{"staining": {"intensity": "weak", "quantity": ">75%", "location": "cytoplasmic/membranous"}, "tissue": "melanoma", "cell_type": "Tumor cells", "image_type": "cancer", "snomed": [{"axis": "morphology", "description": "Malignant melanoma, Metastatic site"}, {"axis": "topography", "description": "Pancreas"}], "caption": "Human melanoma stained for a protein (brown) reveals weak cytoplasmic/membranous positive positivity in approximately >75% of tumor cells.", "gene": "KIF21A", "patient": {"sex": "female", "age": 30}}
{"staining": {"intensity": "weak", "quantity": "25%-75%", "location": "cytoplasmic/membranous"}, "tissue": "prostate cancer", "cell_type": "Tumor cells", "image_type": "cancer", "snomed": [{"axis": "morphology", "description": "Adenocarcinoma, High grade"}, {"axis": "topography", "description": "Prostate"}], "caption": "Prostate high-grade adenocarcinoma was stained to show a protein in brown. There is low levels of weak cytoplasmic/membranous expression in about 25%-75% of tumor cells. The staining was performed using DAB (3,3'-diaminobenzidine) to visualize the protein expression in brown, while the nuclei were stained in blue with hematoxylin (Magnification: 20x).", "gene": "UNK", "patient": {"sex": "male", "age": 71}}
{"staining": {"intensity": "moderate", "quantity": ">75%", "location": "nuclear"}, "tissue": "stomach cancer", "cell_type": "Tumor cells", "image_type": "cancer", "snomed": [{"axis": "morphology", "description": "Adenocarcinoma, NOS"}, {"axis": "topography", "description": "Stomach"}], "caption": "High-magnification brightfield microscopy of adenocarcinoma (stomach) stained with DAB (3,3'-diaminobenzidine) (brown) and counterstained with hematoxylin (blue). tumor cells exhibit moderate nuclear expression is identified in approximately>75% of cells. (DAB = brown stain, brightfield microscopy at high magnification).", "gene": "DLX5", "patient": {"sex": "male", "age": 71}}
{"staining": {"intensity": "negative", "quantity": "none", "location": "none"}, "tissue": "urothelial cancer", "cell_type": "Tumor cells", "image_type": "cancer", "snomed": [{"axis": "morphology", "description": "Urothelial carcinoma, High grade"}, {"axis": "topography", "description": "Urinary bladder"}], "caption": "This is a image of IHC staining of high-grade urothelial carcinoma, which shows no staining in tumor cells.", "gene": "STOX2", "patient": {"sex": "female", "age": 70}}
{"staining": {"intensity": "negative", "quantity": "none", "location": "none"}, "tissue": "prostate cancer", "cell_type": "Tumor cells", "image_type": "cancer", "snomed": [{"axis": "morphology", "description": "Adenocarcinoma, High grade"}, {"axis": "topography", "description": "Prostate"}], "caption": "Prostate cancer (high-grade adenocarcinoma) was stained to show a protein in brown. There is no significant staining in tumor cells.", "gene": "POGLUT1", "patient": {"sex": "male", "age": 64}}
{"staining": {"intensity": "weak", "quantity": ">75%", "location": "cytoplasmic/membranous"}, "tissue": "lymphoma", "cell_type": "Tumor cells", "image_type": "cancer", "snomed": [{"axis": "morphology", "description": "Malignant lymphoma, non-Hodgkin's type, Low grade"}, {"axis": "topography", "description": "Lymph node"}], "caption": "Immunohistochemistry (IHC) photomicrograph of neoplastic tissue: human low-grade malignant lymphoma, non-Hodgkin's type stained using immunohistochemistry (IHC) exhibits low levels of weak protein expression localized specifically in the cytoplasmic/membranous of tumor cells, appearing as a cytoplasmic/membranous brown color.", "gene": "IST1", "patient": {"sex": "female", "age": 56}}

::::

What you have to do: Would you please repeat the entire listing, line for line?

Response to this task:
{"staining": {"intensity": "weak", "quantity": ">75%", "location": "cytoplasmic/membranous"}, "tissue": "melanoma", "cell_type": "Tumor cells", "image_type": "cancer", "snomed": [{"axis": "morphology", "description": "Malignant melanoma, Metastatic site"}, {"axis": "topography", "description": "Pancreas"}], "caption": "Human melanoma stained for a protein (brown) reveals weak cytoplasmic/membranous positive positivity in approximately >75% of tumor cells.", "gene": "KIF21A", "patient": {"sex": "female", "age": 30}}
{"staining": {"intensity": "weak", "quantity": "25%-75%", "location": "cytoplasmic/membranous"}, "tissue": "prostate cancer", "cell_type": "Tumor cells", "image_type": "cancer", "snomed": [{"axis": "morphology", "description": "Adenocarcinoma, High grade"}, {"axis": "topography", "description": "Prostate"}], "caption": "Prostate high-grade adenocarcinoma was stained to show a protein in brown. There is low levels of weak cytoplasmic/membranous expression in about 25%-75% of tumor cells. The staining was performed using DAB (3,3'-diaminobenzidine) to visualize the protein expression in brown, while the nuclei were stained in blue with hematoxylin (Magnification: 20x).", "gene": "UNK", "patient": {"sex": "male", "age": 71}}
{"staining": {"intensity": "moderate", "quantity": ">75%", "location": "nuclear"}, "tissue": "stomach cancer", "cell_type": "Tumor cells", "image_type": "cancer", "snomed": [{"axis": "morphology", "description": "Adenocarcinoma, NOS"}, {"axis": "topography", "description": "Stomach"}], "caption": "High-magnification brightfield microscopy of adenocarcinoma (stomach) stained with DAB (3,3'-diaminobenzidine) (brown) and counterstained with hematoxylin (blue). tumor cells exhibit moderate nuclear expression is identified in approximately>75% of cells. (DAB = brown stain, brightfield microscopy at high magnification).", "gene": "DLX5", "patient": {"sex": "male", "age": 71}}
{"staining": {"intensity": "negative", "quantity": "none", "location": "none"}, "tissue": "urothelial cancer", "cell_type": "Tumor cells", "image_type": "cancer", "snomed": [{"axis": "morphology", "description": "Urothelial carcinoma, High grade"}, {"axis": "topography", "description": "Urinary bladder"}], "caption": "This is a image of IHC staining of high-grade urothelial carcinoma, which shows no staining in tumor cells.", "gene": "STOX2", "patient": {"sex": "female", "age": 70}}
{"staining": {"intensity": "negative", "quantity": "none", "location": "none"}, "tissue": "prostate cancer", "cell_type": "Tumor cells", "image_type": "cancer", "snomed": [{"axis": "morphology", "description": "Adenocarcinoma, High grade"}, {"axis": "topography", "description": "Prostate"}], "caption": "Prostate cancer (high-grade adenocarcinoma) was stained to show a protein in brown. There is no significant staining in tumor cells.", "gene": "POGLUT1", "patient": {"sex": "male", "age": 64}}
{"staining": {"intensity": "weak", "quantity": ">75%", "location": "cytoplasmic/membranous"}, "tissue": "lymphoma", "cell_type": "Tumor cells", "image_type": "cancer", "snomed": [{"axis": "morphology", "description": "Malignant lymphoma, non-Hodgkin's type, Low grade"}, {"axis": "topography", "description": "Lymph node"}], "caption": "Immunohistochemistry (IHC) photomicrograph of neoplastic tissue: human low-grade malignant lymphoma, non-Hodgkin's type stained using immunohistochemistry (IHC) exhibits low levels of weak protein expression localized specifically in the cytoplasmic/membranous of tumor cells, appearing as a cytoplasmic/membranous brown color.", "gene": "IST1", "patient": {"sex": "female", "age": 56}}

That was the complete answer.